Mike Bohn, Colorado: Former KU backup quarterback and member of the baseball team, Bohn has served as CU’s AD since 2005. He played a role in helping the Buffs get into the Pac-10 during the conference shakeup that threatened to dissolve the Big 12. He also served as athletic director at Idaho and San Diego State.

Jay Hinrichs, Northern Colorado: To meet him is to like him, remember him and want to see him again, all great qualities for a fundraiser. Made a great hire when the school was searching for a basketball coach. Tad Boyle was such a hit, Colorado stole him. Hinrichs used to work in the Kansas City Royals front office and at KU in the Williams Fund, when it was scandal-free. Does he have a strong-enough football background?

Cheryl Levick, Georgia State: She has been athletic director at Santa Clara and Saint Louis and was a high-ranking administrator at Maryland and Stanford. One noteworthy strike against her on the fundraising trail should she become Kansas AD: She’s a Missouri graduate.

Craig Littlepage, Virginia: In his current position since 2001, Littlepage has such a high national profile he was head of the NCAA Men’s Div. I basketball committee in 2006. His image took a hit when he came off as a control freak in 2008, when he banned signs from all the school’s sporting events, a ban lifted by the school president.

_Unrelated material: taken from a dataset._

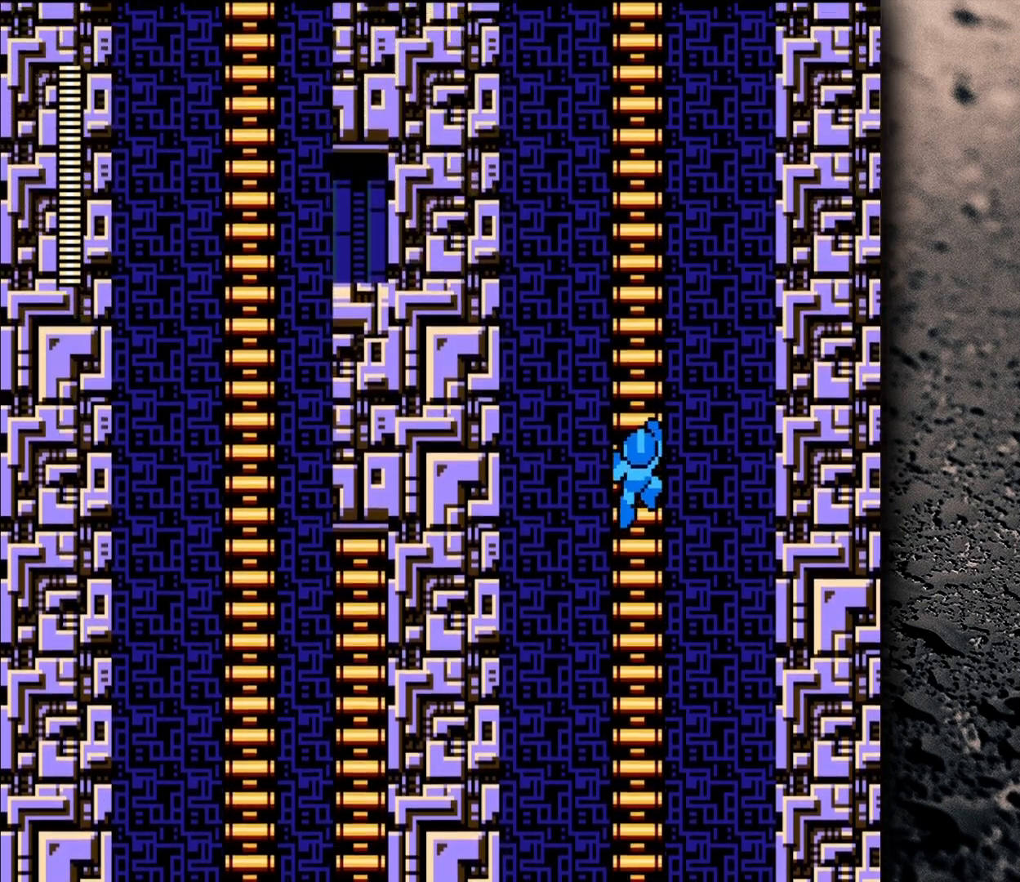
{"buttons": ["DPAD_UP", "DPAD_LEFT"], "events": []}
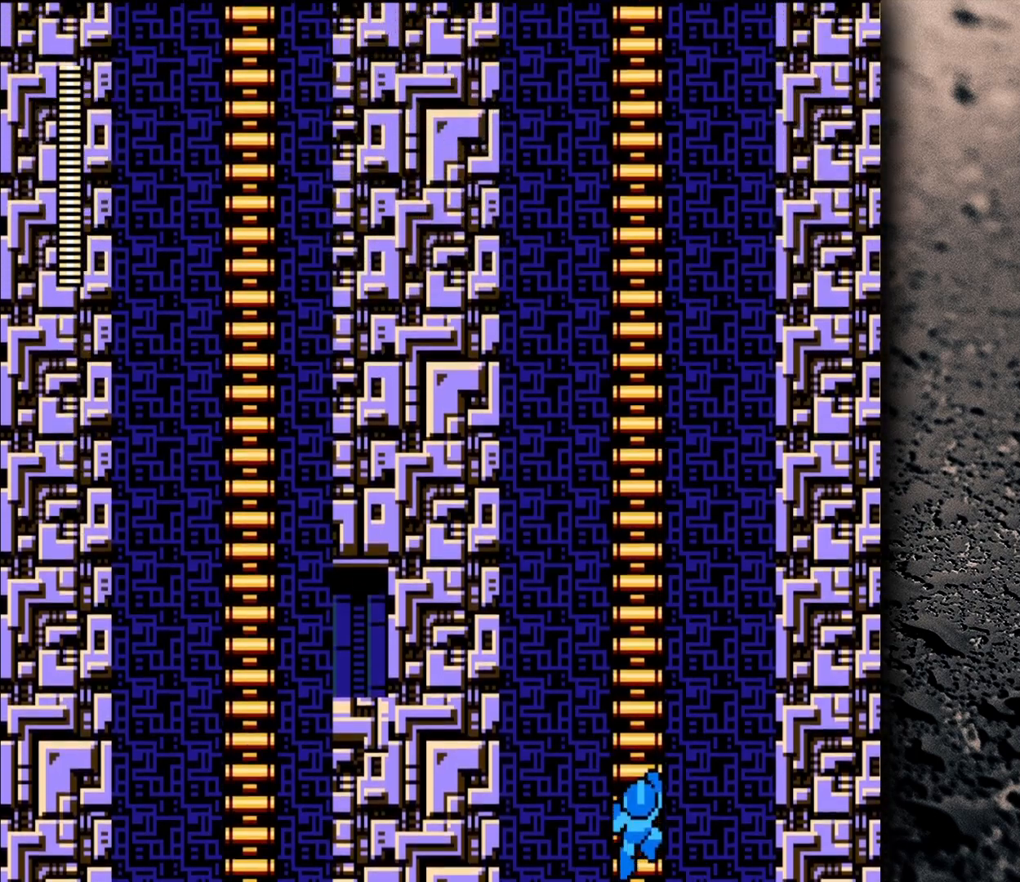
{"buttons": ["DPAD_UP", "DPAD_LEFT"], "events": []}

Bernard Muir, Delaware: Muir’s desire to be at a school with a bigger football program was thought to be the main reason he left Georgetown, a Big East school, for Delaware of the Colonial Conference. Before going to Georgetown, Muir served as Deputy AD and was a secondary administrator for football. A graduate of Brown University, where he played basketball, Muir worked for the NCAA for eight years and worked his way to become director of the Div. I NCAA Men’s Basketball Championship. Personable style lends itself well to raising money. Reportedly butted heads with Georgetown basketball coach John Thompson II.